If you want still more confinement, but enough room for the dog, you can buy small indoor/outdoor kennels or enclosures usually about 6 feet square that allow you to fit in a small crate, food bowls, puppy pads and toys and still have plenty of room for a small dog. This might be the best solution if you have small children and want to assure that both are safe and happy.
To puppy-proof-your-home, remove all house plants or put them where they can’t be reached. So many house plants are poisonous that the list is too long to list here. Secure all wires and cords including computer wires, lamps, and even ear phones and cell phone chargers.
Most small dog puppies love to chew and any kind of cord becomes a favorite toy. Chewing behavior is worst when puppies are teething and improve once they get their adult teeth.
However not all small
dogs follow this schedule and will continue to chew if given the opportunity
and nothing else to sink their teeth into. This means, of course, that your need to puppy proof your home may last into your dog's adult years.

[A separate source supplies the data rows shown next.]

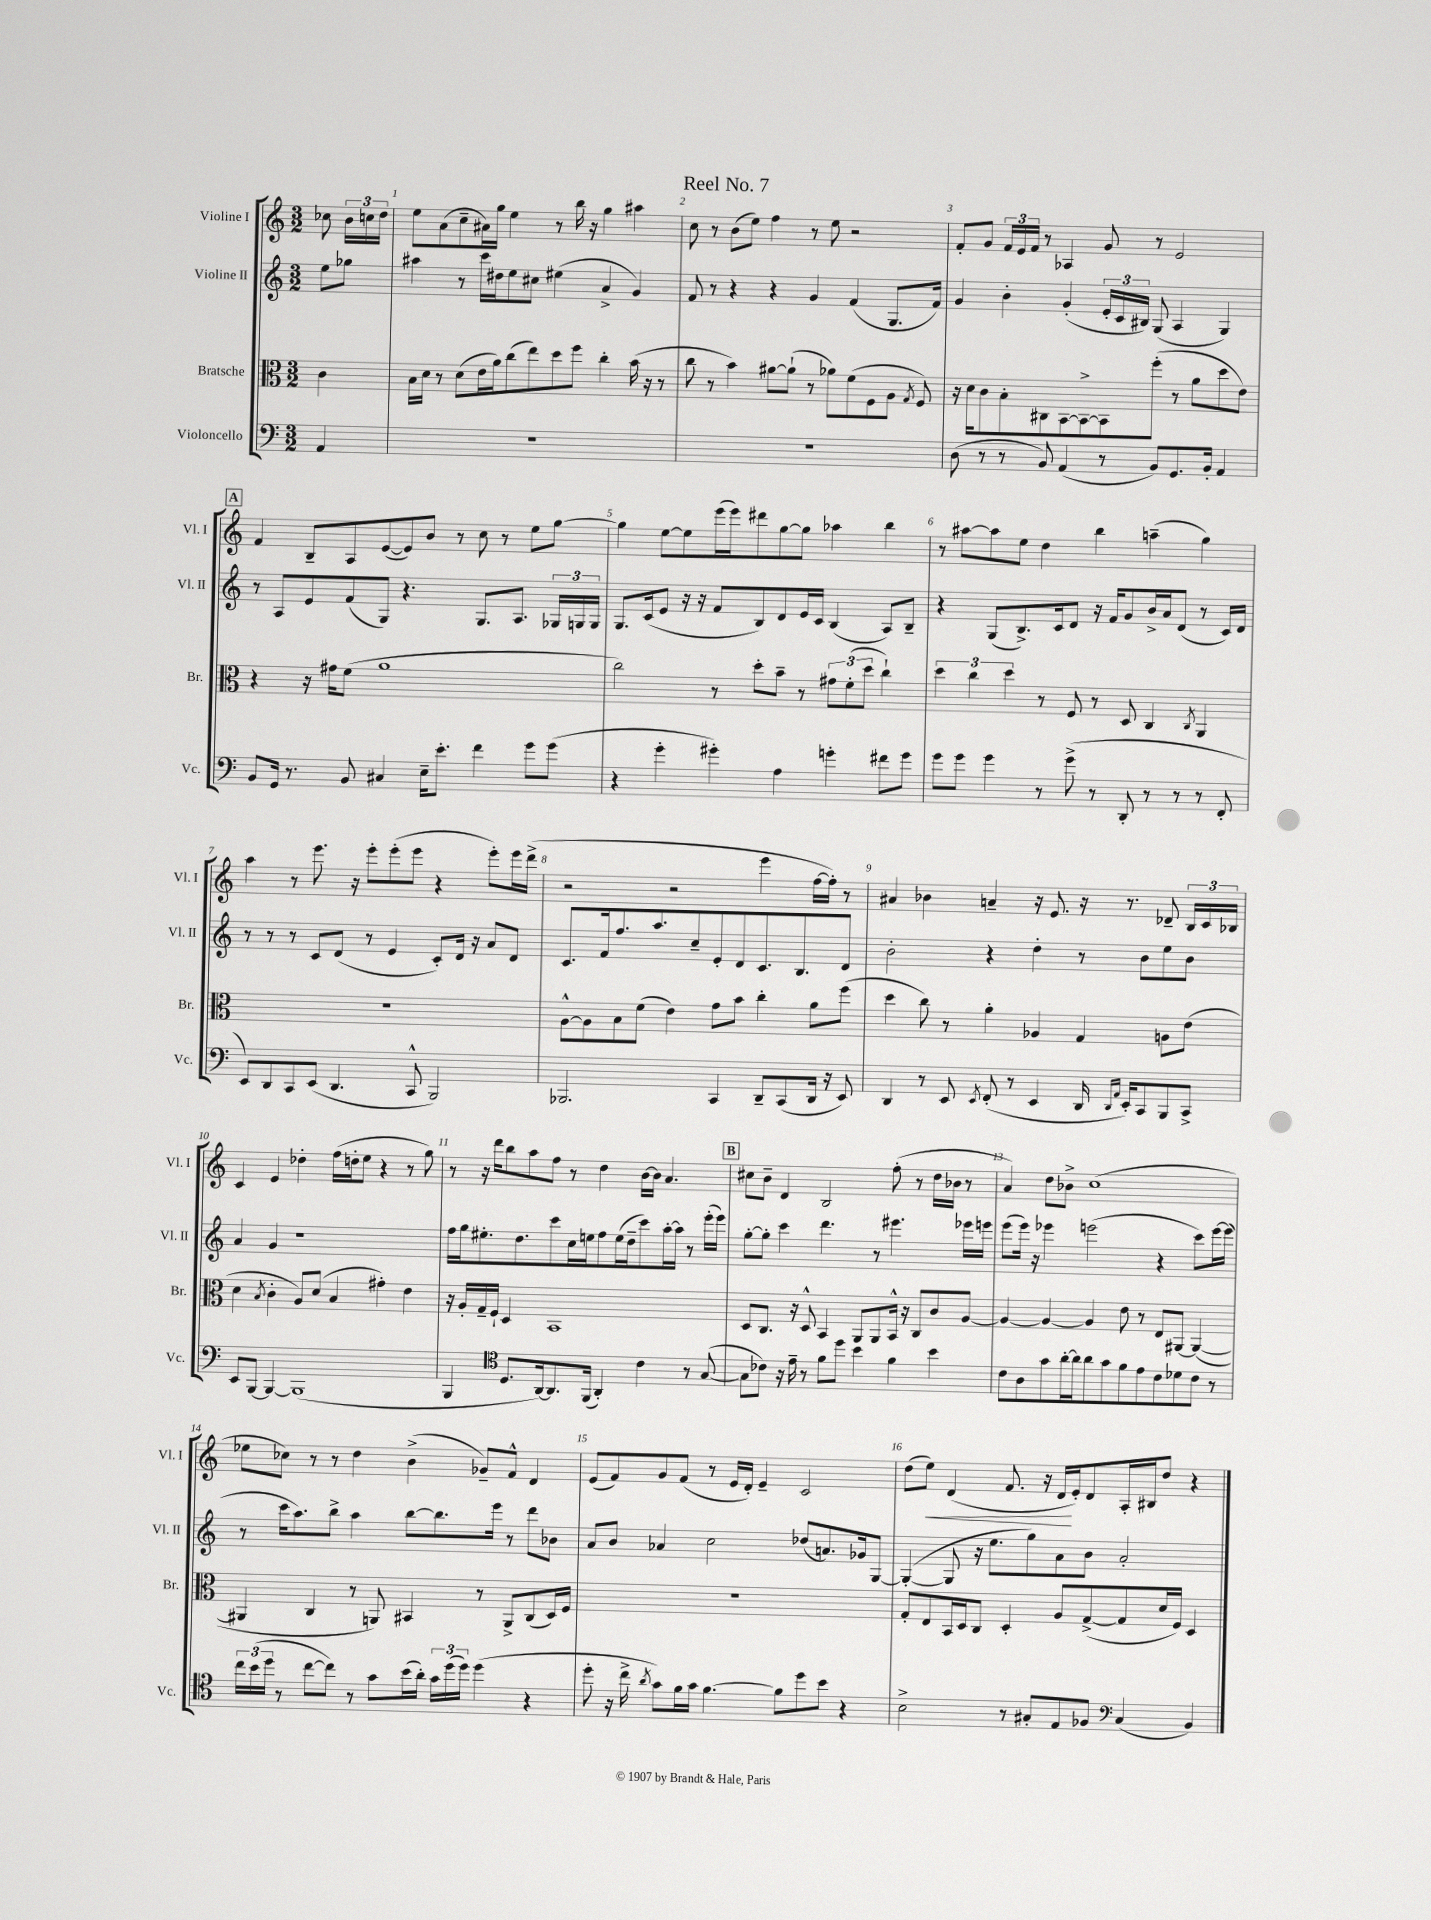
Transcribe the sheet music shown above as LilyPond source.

\header { title = "Reel No. 7" }
<<
\new StaffGroup <<
\new Staff = "s0" \with { instrumentName = "Violine I" shortInstrumentName = "Vl. I" } {
    \clef treble \key c \major \numericTimeSignature \time 3/2 \partial 4
    \autoBeamOff ces''8 \tuplet 3/2 { b'16[ c''16 d''16] } |
    e''8[ a'8( c''8-- ais'16) g''16] e''4 r8 b''16 r16 g''4 ais''4 |
    c''8 r8 b'8[( e''8]) f''4 r8 e''8 r2 |
    f'8[-. g'8] \tuplet 3/2 { f'16[ e'16 f'16] } r8 aes4 g'8 r8 e'2 |
    \mark \markup { \box "A" } f'4 b8[-- a8 e'8~( e'8) b'8] r8 c''8 r8 e''8[ g''8]~ |
    g''4 e''8[~ e''8 e'''16( e'''16) dis'''8 g''8~ g''8] aes''4 b''4 |
    r8 ais''8[~ ais''8 e''8] d''4 b''4 a''4--( g''4) |
    a''4 r8 e'''8. r16 e'''8[-. e'''8-.( e'''8] r4 e'''8[-.) e'''16 d'''16]->( |
    r2 r2 e'''4 f''16[~ f''16]-.) r8 |
    ais'4 bes'4 a'4-- r16 e'8. r16 r8. des'8-- \tuplet 3/2 { b16[ c'16 bes16] } |
    c'4 e'4 des''4-. f''16[( d''16-. e''8] r4 r8 g''8) |
    r8 r16 d'''16[ b''8 a''8 f''8] r8 d''4 b'16[~ b'16] a'4. |
    \mark \markup { \box "B" } cis''8[ b'8]-- d'4 b2 f''8-.( r8 d''16[ bes'16] r8 |
    a'4) d''8[ bes'8]-> c''1( |
    ees''8[ ces''8]) r8 r8 d''4 b'4->( ges'8[--) f'8]-^ d'4 |
    e'8[( f'8) g'8 f'8]( r8 e'16[ d'16]-.) e'4-- c'2 |
    d''8[( e''8]\<) d'4( f'8. r16 d'16[\! e'16-.) d'8 a16-. bis16 d''8] r4 \bar "|." |
}
\new Staff = "s1" \with { instrumentName = "Violine II" shortInstrumentName = "Vl. II" } {
    \clef treble \key c \major \numericTimeSignature \time 3/2 \partial 4
    \autoBeamOff e''8[ ges''8] |
    ais''4 r8 c'''16[ dis''16 e''8 cis''8] eis''4( a'4-> g'4) |
    f'8 r8 r4 r4 g'4 f'4( g8.[ f'16]) |
    g'4 b'4-. g'4-.( \tuplet 3/2 { e'16[-. c'16 bis16]) } g8( a4 g4) |
    \mark \markup { \box "A" } r8 a8[ e'8 f'8( g8]) r4. g8.[ a8.] \tuplet 3/2 { ges16[ g16 g16] } |
    g8.[ c'16( e'8] r16 r16 f'8[ b8) d'8 e'16 c'16] b4( a8[) b8]-- |
    r4 g8[( b8.->) c'16 d'8] r16 f'16[ g'8 b'16-> a'16 d'8]( r8 c'16[) d'16] |
    r8 r8 r8 c'8[ d'8]( r8 e'4 c'8[-.) d'16] r16 a'8[ d'8] |
    c'8.[ f'16 f''8. a''8. c''8-- e'8-. d'8 c'8. b8. d'8] |
    b'2-. r4 d''4-. r8 b'8[ e''8 b'8] |
    a'4 g'4 r1 |
    f''16[ g''16 eis''8.-. d''8. c'''8 c''16 e''16 f''8 e''16( d''16-- c'''8) a''16~-. a''16] r8 e'''16[-.( e'''16]) |
    \mark \markup { \box "B" } g''8[~-. g''8]-. c'''4 d'''4. r8 eis'''4. ees'''16[ e'''16] |
    e'''8[( e'''16]) r16 ees'''4 e'''2( r4 c'''8[) e'''16~ e'''16]( |
    r8 c'''16[ a''8.) b''8]-> a''4 b''8[~ b''8. e'''16] r8 d'''8[ bes'8] |
    a'8[ b'8] aes'4 c''2 des''8[( a'8.) ges'16 g8]~ |
    g4~-.( g8 r16 e''8.[ g''8) a'8 b'8] a'2-. \bar "|." |
}
\new Staff = "s2" \with { instrumentName = "Bratsche" shortInstrumentName = "Br." } {
    \clef alto \key c \major \numericTimeSignature \time 3/2 \partial 4
    \autoBeamOff c'4 |
    b16[ d'16] r8 d'8[( e'16 a'16) c''8( e''8) d''8 f''8] c''4-. b'16( r16 r8 |
    c''8 r8 b'4) ais'8[~ ais'8]-!( r8 aes'8[) f'8( f8 a8] \acciaccatura { g8 } f8) |
    r16 d'16[ c'8 b8-. cis8 b,8~ b,8~-> b,8 f''8]-.( r8 a'8[ d''8 e'8]) |
    \mark \markup { \box "A" } r4 r16 gis'16[ f'8]( a'1 |
    c''2) r8 d''8[-. b'8]-- r8 \tuplet 3/2 { gis'8[ f'8-.( d''8] } c''4-!) |
    \tuplet 3/2 { d''4 c''4 d''4 } r8 f8 r8 d8 c4 \acciaccatura { c8 } a,4 |
    R1. |
    a8[~-^ a8 b8 f'8]( e'4) g'8[ b'8] c''4-. a'8[ f''8]( |
    d''4 c''8) r8 a'4-. aes4 g4 a8[ e'8]( |
    d'4 \acciaccatura { b8 } c'4-. a8[) d'8]( b4 gis'4-.) e'4 |
    r16 a16[-. g16-- f16]-! d4 b,1 |
    \mark \markup { \box "B" } d8[ c8.] r16 d8-^ b,4 a,8[ a,8 b,16]-^ r16 c8[ c'8 a8]~ |
    a4~ a4~ a4 e'8 r8 e8[ ais,8]~ ais,4~( |
    ais,4 c4 r8 a,8) bis,4 r8 a,8[-> c8( d16) f16] |
    R1. |
    g8[-. e8 b,16 d16 c8] d4-. a8[ g8~->( g8 d'16 f16]) d4 \bar "|." |
}
\new Staff = "s3" \with { instrumentName = "Violoncello" shortInstrumentName = "Vc." } {
    \clef bass \key c \major \numericTimeSignature \time 3/2 \partial 4
    \autoBeamOff a,4 |
    R1. |
    R1. |
    d8( r8 r8 b,8) a,4( r8 b,8[) g,8. b,16]-. a,4 |
    \mark \markup { \box "A" } b,8[ g,16] r8. b,8 cis4 e16[-- e'8.]-. f'4 g'8[ g'8]( |
    r4 g'4-. gis'4-.) a4 g'4-. fis'8[ g'8] |
    g'8[ g'8] g'4 r8 g'8->( r8 d,8-. r8 r8 r8 f,8-. |
    e,8[) d,8 c,8 e,8]( d,4. c,8-^ b,,2) |
    bes,,2. c,4 d,8[-- c,8( d,16] r16 e,8) |
    d,4 r8 e,8 \acciaccatura { e,8 } f,8-.( r8 e,4 d,16 \grace { d,16[ a,16] } e,16[-.) c,8 b,,8 c,8]-> |
    e,8[ b,,8]~ b,,4~ b,,1( |
    b,,4 \clef tenor d8.[ a,16~) a,8. f,16]( a,4-.) c'4 r8 g8~( |
    \mark \markup { \box "B" } g8[ ces'8]) r16 e'16-- r8 f'8[ d''8] b'4 f'4 b'4 |
    c'8[ a8 g'8 a'16~-. a'16 a'8 g'8 f'8 e'8 c'8 des'8 c'8] r8 |
    \tuplet 3/2 { c''16[ b'16( d''16] } r8 c''8[~ c''8]) r8 g'8[ b'16( a'16]-.) \tuplet 3/2 { g'16[ d''16( d''16]) } d''4( r4 |
    d''8-. r16 c''16-> \acciaccatura { a'8 } g'8[) f'16 g'16] f'4.~ f'8[ d''8 b'8] r4 |
    b2-> r8 gis8[-. e8 fes8] \clef bass c4( b,4) \bar "|." |
}
>>
>>
\layout { \context { \Score \override BarNumber.break-visibility = ##(#f #t #t) barNumberVisibility = #all-bar-numbers-visible } }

When puppy-proofing your home, don't forget about window blind cords. They can be extremely dangerous to puppies (and human babies as well). Secure cords well about the level where puppies can reach when standing up on their two hind legs.
Any kind of paper is a great fun toy—your unread newspaper, favorite book or magazine or your family’s heirloom Bible are all fair game for your puppy if they are left within reach.
If left in a bathroom, your sweet little puppy can unroll and entire role of toilet paper in less than 15 minutes then shred the empty roll.
They’ve even been known to pull out every tissue in a tissue box. SO MUCH FUN--for them, not for you. If you want to puppy proof your home and still give your puppy his favorite paper to chew, make sure that the paper does not have ink or dyes and that the puppy does not accidentally swallow any pieces. T
his should be a supervised activity.
They also seem to love plastic, so watch out for your medicine bottles and even your eye glasses! They are not trying to make your life miserable, they just see something, want to explore it and decide it is theirs.
And speaking about plastic, there are plenty of puppy toys out there made with plastic materials that can substitute for your things, so consider them when you puppy proof your home.
Puppies are also notorious for finding food scraps on the floor, love to steal food out of a young child’s hand or work hard to get a forbidden item. Most human snacks may be tasty, but are not harmful.
The problem with snacks and a tiny 3 pound puppy is that they fill up on snacks and cannot eat the nutritious food needed for their growing body. AND, there are some foods that dogs should never eat such as chocolate, raisins, or macadamia nuts.
So, when you make your plans to puppy proof your home, consider the foods that your small breed dog should never eat.
So, going back to the analogy of a human toddler, what do you do when you must take away all these wonderfully enticing yet forbidden objects---Substitute!
To puppy proof your home also means providing acceptable things that puppy can chew, such as bones and toys. Get a good assortment and when the puppy wants to chew on an unacceptable object, take it away and hand him his bone.